J.G. : La France est le troisième pays du monde en nombre de millionnaires. Les êtres humains ne sont pas des calculettes rationnelles qui décident de leur lieu de vie uniquement en fonction du taux de rendement de leur capital. On peut taxer les riches sans grand danger. Et s’ils s’en vont, cela permet de se débarrasser de gens qui ne veulent pas vivre dans une communauté politique selon ses lois et conventions. Les riches nous coûtent très cher dans le nouveau capitalisme, car ce système n’est pensé qu’en fonction de leurs intérêts, ce qui met les travailleurs et les entrepreneurs sous pression, nuit à la production, à l’investissement et aux services publics. Il faut se débarrasser de cette tutelle. Si une nouvelle imposition peut être un moyen rapide et efficace de le faire, il ne faut pas hésiter.
L.N.H : Il y a aujourd’hui de plus en plus d’imposables à l’ISF, beaucoup de nouveaux rentiers ont profité du capitalisme financier. Mais seuls 0,12 % des imposables à l’ISF partent à l’étranger chaque année, et davantage pour des raisons professionnelles que fiscales : c’est dérisoire. Quant à l’investissement, d’après les instituts internationaux, la France est, certaines années, le deuxième pays d’accueil des investissements directs à l’étranger, devant la Chine. Il y a beaucoup d’idées reçues à ce propos.
H.S. : Il faut profiter de la crise pour persuader les gouvernements qu’il est plus rentable pour eux de lutter contre l’évasion et les paradis fiscaux que de diminuer les allocations familiales ou le revenu minimum comme le fait actuellement l’Allemagne. On pourrait aussi faire payer les Français à l’étranger, comme le propose le député socialiste Jérôme Cahuzac. On calculerait leurs impôts suivant les normes françaises, en déduisant ceux qu’ils payent dans leur pays de résidence, et pour pouvoir conserver leur nationalité, ils devraient payer la différence en France.
Ces réformes ne risqueraient-elles pas de décourager le travail ?

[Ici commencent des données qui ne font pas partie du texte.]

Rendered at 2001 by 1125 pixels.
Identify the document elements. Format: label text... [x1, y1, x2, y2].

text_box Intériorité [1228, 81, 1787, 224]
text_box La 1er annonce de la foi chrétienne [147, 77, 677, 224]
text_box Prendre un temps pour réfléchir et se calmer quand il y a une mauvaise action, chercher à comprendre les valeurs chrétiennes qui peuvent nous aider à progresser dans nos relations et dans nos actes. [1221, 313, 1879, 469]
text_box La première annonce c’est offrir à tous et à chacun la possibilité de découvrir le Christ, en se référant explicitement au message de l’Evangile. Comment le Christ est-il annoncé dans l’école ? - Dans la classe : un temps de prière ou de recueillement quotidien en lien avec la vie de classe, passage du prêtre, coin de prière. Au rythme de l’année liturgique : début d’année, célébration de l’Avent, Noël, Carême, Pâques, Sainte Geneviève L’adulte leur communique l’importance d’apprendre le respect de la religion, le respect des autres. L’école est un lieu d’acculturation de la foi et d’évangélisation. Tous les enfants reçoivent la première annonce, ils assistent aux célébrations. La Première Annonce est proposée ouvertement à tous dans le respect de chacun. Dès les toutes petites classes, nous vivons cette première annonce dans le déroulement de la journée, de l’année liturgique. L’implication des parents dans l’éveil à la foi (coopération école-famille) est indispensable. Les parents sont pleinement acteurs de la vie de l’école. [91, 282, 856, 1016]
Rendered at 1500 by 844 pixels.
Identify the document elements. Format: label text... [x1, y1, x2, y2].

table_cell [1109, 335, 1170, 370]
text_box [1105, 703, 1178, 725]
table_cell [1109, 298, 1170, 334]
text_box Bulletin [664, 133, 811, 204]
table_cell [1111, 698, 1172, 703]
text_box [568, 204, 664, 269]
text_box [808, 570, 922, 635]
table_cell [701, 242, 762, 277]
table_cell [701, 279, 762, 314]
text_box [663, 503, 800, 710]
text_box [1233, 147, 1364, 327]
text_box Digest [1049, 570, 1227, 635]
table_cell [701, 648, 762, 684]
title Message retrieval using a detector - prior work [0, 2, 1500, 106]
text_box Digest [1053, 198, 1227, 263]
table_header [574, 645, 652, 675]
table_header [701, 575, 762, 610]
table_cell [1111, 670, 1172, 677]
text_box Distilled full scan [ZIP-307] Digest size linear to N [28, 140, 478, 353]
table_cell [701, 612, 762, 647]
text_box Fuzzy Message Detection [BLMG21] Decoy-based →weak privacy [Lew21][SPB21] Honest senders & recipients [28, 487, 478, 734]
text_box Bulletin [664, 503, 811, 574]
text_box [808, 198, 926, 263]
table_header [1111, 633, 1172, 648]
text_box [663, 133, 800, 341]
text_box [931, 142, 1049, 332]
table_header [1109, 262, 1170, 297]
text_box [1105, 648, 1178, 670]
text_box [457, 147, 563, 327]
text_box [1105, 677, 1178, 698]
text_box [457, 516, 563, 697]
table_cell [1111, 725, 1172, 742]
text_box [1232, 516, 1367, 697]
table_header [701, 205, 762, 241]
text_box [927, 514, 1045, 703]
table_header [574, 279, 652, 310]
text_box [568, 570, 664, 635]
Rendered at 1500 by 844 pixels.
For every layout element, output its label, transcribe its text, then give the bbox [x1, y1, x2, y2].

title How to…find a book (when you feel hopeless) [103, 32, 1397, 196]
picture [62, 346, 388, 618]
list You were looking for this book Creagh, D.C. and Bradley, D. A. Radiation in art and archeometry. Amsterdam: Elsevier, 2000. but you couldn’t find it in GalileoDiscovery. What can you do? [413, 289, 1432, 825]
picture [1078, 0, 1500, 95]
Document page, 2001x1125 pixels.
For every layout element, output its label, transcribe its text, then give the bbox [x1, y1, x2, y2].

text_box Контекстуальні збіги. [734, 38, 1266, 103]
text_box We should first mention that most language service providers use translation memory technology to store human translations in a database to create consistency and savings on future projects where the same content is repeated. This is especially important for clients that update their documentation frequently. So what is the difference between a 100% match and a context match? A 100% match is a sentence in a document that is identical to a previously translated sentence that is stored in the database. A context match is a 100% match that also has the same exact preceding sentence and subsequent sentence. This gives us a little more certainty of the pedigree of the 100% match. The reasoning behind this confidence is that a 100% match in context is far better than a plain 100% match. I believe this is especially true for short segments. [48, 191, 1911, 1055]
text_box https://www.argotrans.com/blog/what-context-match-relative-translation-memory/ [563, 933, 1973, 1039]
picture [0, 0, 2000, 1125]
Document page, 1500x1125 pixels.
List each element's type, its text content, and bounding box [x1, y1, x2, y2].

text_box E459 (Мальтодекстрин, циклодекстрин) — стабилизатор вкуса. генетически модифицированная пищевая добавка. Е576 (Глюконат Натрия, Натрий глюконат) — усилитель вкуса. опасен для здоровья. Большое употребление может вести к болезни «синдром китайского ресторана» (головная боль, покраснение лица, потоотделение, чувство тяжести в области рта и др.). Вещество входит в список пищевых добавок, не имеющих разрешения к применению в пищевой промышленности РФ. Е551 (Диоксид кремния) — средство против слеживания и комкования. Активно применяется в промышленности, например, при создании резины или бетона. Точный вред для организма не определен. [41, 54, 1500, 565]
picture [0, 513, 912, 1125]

J.G. : Dans nos sociétés, les inégalités salariales ne reflètent plus rien de concevable et sont devenues un facteur de démotivation au travail de la masse. On peut comprendre, dans notre culture, qu’un certain degré d’inégalité soit un stimulant, mais personne ne comprend qu’un PDG gagne 1 000 fois le salaire d’un ouvrier. Alors dire que l’augmentation de la fiscalité sur les hauts revenus risque de désinciter au travail, quelle blague !
L.N.H : Est-ce que l’impôt désincite au travail ? Je ne suis pas convaincu que les nouveaux riches soient des travailleurs.